Data extract:

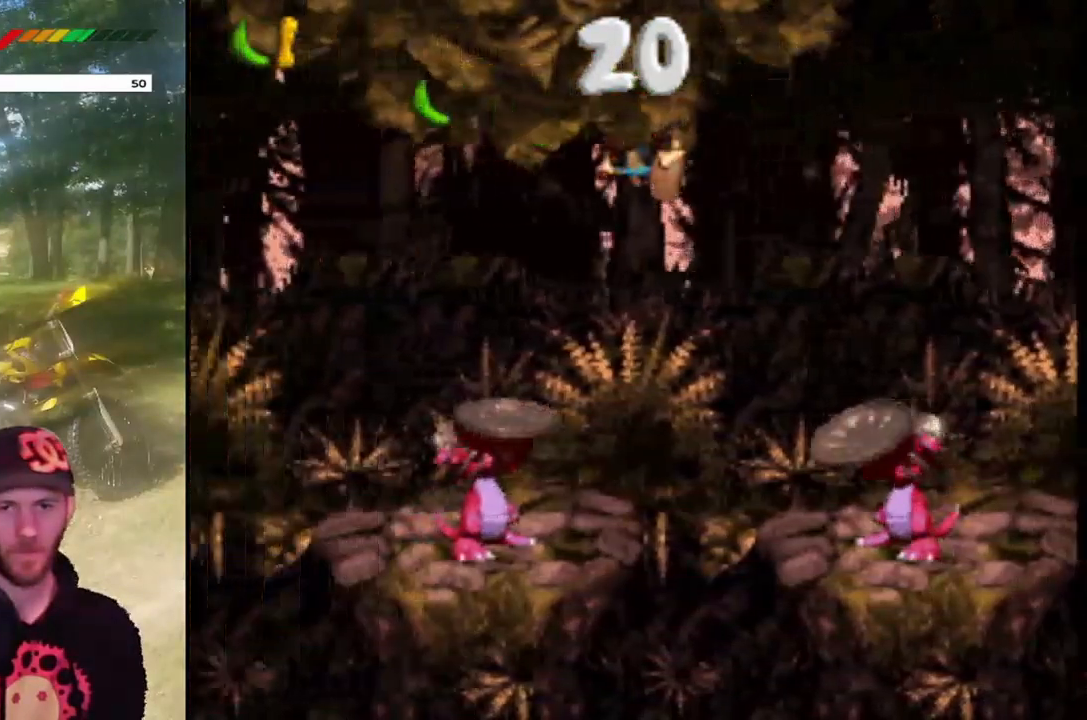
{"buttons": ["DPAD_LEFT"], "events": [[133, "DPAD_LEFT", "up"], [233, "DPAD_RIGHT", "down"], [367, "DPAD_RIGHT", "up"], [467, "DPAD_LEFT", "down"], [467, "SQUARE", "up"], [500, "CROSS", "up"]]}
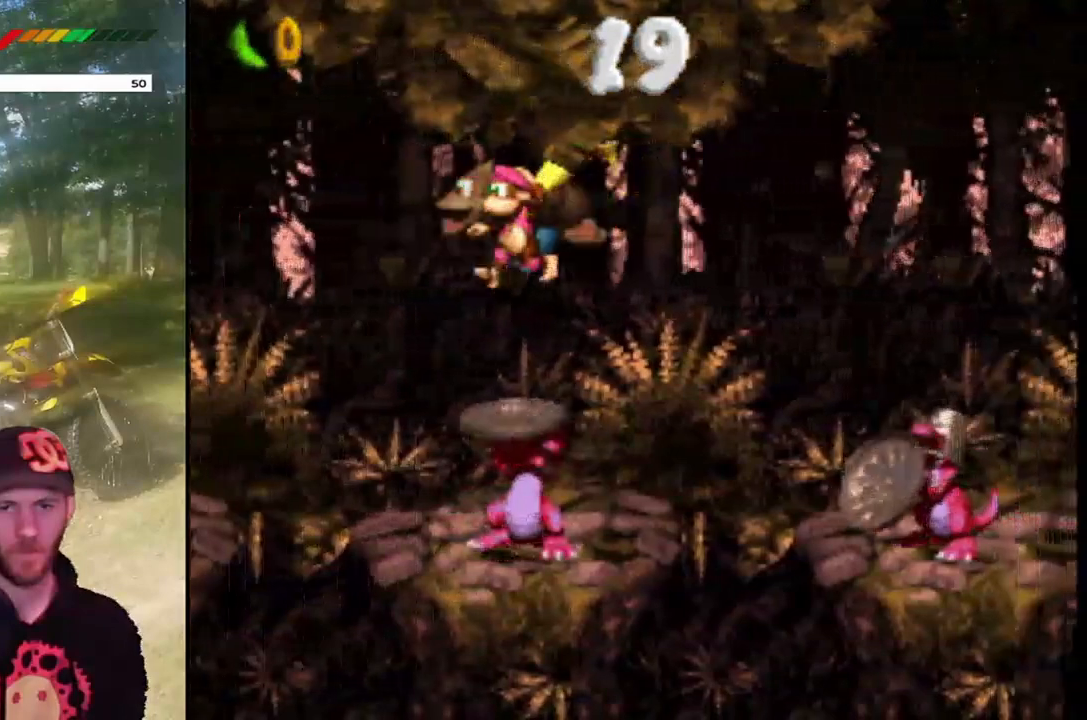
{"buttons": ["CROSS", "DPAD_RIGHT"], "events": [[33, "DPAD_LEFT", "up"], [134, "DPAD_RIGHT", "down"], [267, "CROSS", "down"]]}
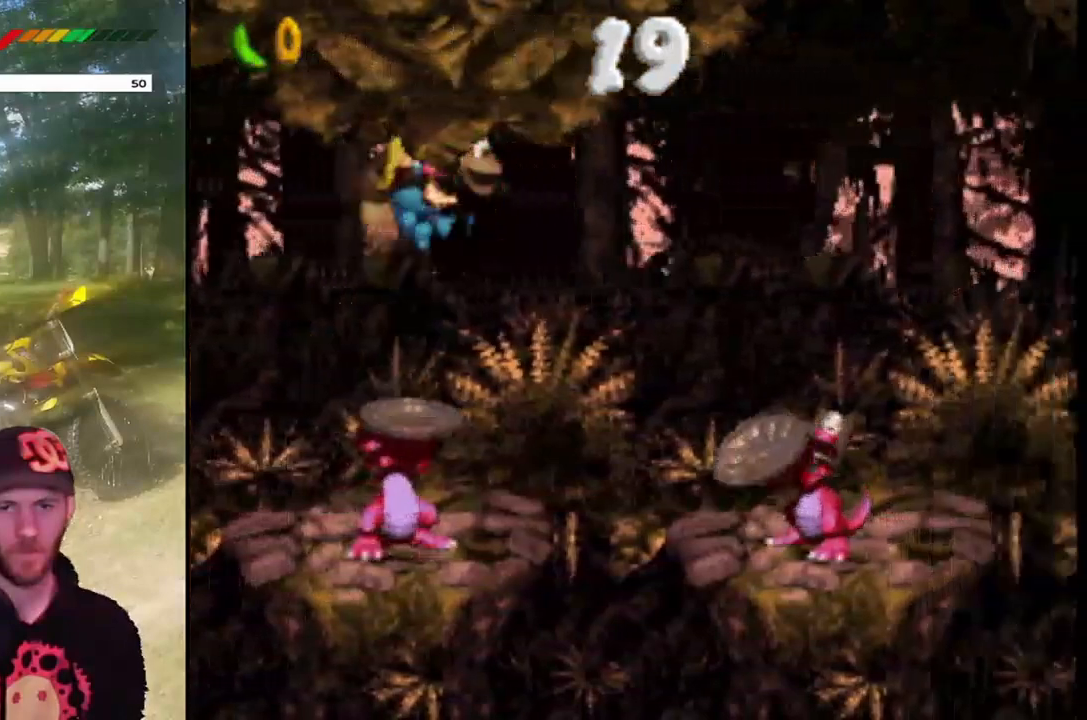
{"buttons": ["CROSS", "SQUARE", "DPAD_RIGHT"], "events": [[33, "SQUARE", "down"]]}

What you are asked to do: Scan the listing above and report how many of its lines hold the word "SQUARE", giving the number only.

Exercise answer: 2